Os economistas ressaltaram a importância da defesa feita pelo presidente dos investimentos públicos o que, segundo eles, “espelha o seu compromisso com o bem-estar e a prosperidade da população brasileira, em especial sua parcela mais desfavorecida”.
O IFFD argumenta que não tem lógica subordinar o desempenho econômico do país a uma meta orçamentária abstrata: “Defendemos uma abordagem orçamentária que esteja alinhada com os objetivos de promover o bem-estar social e o desenvolvimento inclusivo e sustentável. As metas desse governo, pactuadas politicamente, devem ser as do crescimento, do emprego, da assistência social, da melhoria do ensino, da saúde, das condições do meio ambiente. Aos economistas cabe oferecer ao governante as melhores alternativas para atingir essas metas que são muito concretas e afetarão de forma muito positiva a sociedade”.

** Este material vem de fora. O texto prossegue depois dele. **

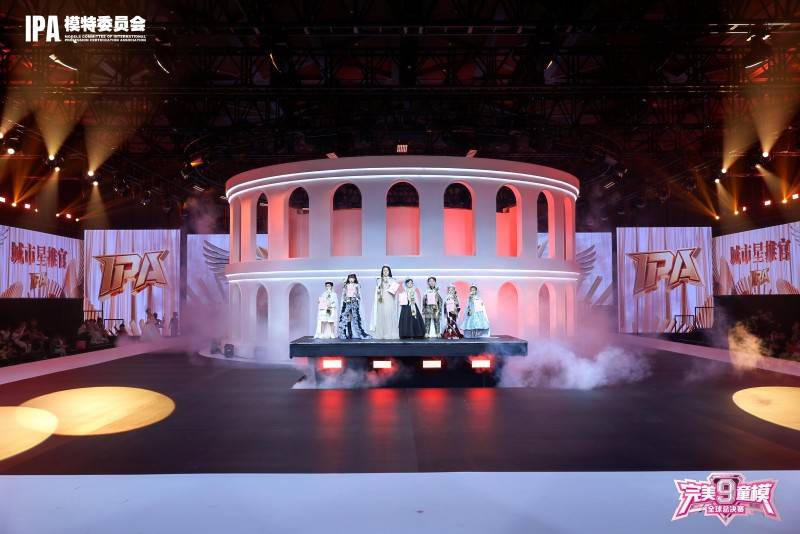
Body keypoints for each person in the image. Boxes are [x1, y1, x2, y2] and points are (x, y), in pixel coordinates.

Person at [338, 274, 371, 339]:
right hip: (347, 303)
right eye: (350, 278)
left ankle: (359, 333)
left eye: (352, 278)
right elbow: (344, 295)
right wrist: (346, 298)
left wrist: (356, 295)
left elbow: (359, 296)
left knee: (356, 317)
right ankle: (348, 333)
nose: (351, 279)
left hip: (354, 302)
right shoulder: (346, 286)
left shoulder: (356, 285)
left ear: (355, 279)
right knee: (347, 317)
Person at [371, 265, 400, 339]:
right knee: (381, 316)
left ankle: (389, 333)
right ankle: (381, 333)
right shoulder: (379, 280)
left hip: (389, 299)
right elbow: (377, 290)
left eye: (387, 270)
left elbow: (394, 291)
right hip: (381, 300)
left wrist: (390, 284)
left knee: (389, 315)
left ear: (389, 271)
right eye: (384, 270)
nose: (385, 272)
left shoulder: (393, 280)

Outro economista que balizou a proposta de Haddad foi o ex-ministro Bresser Pereira, contestando os setores que tentam justificar a defesa do déficit zero como forma de baixar a inflação. “Mas a meta de inflação é 3,25%. Com tolerância, é de 4,75%, e a perspectiva de inflação para este ano é de 4,86%. Estamos muito próximos da meta”, frisou.
Bresser Pereira lembrou que, nos Estados Unidos, o déficit público em relação ao PIB é de 8,20%. Na zona do Euro, 3,6%. “Não estou propondo que o Brasil tenha um déficit público semelhante ao da Zona Euro, mas um déficit fiscal zero definitivamente não faz sentido”, sustentou.